→ WORK TO COMPLETE
Give the number of lines in the entries below that hold "Separar", with no accompanying words.

** GIVEN ENTRIES follows **

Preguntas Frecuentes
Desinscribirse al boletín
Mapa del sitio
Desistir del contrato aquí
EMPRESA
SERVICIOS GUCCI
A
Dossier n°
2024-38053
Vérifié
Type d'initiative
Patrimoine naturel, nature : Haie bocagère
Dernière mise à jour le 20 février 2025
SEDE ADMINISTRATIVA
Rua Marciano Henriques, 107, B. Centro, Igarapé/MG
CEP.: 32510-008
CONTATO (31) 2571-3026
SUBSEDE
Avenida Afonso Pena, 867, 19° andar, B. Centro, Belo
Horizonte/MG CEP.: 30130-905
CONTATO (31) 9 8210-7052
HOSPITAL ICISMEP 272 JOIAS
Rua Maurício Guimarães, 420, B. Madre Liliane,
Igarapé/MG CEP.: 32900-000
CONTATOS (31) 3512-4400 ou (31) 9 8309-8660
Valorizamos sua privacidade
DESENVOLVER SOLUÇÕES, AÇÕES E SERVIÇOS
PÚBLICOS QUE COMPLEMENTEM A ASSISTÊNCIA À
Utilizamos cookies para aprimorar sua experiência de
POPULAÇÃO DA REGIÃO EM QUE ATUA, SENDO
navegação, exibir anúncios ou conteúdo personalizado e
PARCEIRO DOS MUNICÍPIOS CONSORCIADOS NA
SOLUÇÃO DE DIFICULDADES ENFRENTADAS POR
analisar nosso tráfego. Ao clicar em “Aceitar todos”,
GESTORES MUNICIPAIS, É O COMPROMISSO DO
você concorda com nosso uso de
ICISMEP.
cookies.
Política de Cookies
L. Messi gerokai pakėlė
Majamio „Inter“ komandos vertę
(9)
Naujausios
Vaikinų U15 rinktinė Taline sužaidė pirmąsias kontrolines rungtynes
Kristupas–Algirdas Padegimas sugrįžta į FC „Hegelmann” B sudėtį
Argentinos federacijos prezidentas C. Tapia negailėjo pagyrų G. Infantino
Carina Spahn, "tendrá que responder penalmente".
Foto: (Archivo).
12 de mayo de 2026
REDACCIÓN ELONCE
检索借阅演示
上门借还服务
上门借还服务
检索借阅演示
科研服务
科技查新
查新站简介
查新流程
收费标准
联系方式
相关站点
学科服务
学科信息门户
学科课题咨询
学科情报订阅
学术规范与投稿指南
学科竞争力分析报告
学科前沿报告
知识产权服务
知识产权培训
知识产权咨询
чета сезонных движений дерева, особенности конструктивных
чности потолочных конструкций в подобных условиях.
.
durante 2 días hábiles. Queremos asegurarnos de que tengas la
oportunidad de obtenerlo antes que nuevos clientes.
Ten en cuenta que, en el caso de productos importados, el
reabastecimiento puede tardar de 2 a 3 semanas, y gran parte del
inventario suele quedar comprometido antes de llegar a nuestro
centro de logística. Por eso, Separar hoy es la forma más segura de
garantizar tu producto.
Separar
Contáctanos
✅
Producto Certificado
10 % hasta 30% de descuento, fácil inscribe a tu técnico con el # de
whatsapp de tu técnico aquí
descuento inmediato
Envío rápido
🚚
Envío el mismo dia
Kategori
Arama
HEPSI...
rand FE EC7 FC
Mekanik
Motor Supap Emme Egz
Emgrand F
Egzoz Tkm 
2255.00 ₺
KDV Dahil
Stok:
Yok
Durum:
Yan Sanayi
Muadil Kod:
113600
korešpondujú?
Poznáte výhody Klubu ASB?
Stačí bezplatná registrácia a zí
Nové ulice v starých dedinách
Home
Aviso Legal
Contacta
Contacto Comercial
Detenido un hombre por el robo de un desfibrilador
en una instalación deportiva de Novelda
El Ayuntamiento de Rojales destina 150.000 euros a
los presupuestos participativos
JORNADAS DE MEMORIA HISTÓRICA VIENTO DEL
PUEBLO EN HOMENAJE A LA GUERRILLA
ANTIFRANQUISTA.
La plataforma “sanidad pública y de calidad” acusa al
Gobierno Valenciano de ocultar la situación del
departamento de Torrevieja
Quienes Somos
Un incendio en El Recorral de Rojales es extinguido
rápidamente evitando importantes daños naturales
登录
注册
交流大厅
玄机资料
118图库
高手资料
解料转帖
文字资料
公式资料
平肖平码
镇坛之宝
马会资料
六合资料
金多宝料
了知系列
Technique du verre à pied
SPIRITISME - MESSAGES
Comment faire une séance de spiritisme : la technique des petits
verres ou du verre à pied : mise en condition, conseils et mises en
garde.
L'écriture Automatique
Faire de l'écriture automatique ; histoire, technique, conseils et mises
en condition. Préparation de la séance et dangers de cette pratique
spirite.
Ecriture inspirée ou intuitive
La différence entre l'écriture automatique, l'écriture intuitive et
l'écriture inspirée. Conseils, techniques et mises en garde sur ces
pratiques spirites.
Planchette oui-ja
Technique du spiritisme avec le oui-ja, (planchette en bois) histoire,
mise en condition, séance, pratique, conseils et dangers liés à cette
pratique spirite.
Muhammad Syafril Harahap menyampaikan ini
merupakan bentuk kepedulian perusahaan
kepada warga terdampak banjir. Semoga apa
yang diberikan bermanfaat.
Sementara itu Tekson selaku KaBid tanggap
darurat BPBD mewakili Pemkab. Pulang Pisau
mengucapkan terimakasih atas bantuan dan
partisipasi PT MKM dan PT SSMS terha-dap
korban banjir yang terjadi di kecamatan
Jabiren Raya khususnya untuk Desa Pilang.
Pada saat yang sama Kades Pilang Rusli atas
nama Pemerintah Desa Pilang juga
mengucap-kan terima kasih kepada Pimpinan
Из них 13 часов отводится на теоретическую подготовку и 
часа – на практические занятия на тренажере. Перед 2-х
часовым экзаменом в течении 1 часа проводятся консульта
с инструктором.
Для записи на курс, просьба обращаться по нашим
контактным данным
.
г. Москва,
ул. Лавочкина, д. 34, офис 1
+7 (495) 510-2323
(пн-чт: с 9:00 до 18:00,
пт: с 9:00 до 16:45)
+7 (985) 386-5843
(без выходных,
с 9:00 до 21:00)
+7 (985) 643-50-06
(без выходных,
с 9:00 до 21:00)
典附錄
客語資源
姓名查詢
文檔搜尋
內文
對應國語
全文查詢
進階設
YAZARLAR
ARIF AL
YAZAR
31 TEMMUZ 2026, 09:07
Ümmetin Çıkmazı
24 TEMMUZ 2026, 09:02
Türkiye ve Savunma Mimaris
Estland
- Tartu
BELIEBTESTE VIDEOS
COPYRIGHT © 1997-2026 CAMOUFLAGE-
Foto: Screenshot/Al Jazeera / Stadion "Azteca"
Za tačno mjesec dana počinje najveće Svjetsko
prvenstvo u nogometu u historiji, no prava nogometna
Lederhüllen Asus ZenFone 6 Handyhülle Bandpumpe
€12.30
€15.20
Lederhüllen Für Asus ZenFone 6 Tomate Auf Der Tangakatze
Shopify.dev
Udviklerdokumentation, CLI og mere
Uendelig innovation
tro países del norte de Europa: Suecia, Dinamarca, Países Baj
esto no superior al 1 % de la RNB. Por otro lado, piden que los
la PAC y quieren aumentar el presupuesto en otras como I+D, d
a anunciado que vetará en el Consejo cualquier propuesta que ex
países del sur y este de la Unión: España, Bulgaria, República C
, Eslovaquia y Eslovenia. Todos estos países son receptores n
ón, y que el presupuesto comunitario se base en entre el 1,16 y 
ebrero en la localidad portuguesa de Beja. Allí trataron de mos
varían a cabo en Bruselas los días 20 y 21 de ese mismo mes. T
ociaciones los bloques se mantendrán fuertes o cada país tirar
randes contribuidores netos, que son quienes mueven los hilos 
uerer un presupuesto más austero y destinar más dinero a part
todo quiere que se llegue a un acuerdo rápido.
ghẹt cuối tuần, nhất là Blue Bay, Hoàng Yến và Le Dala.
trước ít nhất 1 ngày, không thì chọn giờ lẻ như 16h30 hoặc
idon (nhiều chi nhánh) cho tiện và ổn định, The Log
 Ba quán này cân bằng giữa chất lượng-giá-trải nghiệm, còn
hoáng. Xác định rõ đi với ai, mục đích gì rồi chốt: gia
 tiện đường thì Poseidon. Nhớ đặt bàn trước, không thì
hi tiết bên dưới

** End of GIVEN ENTRIES **

→ EXERCISE RESULT
2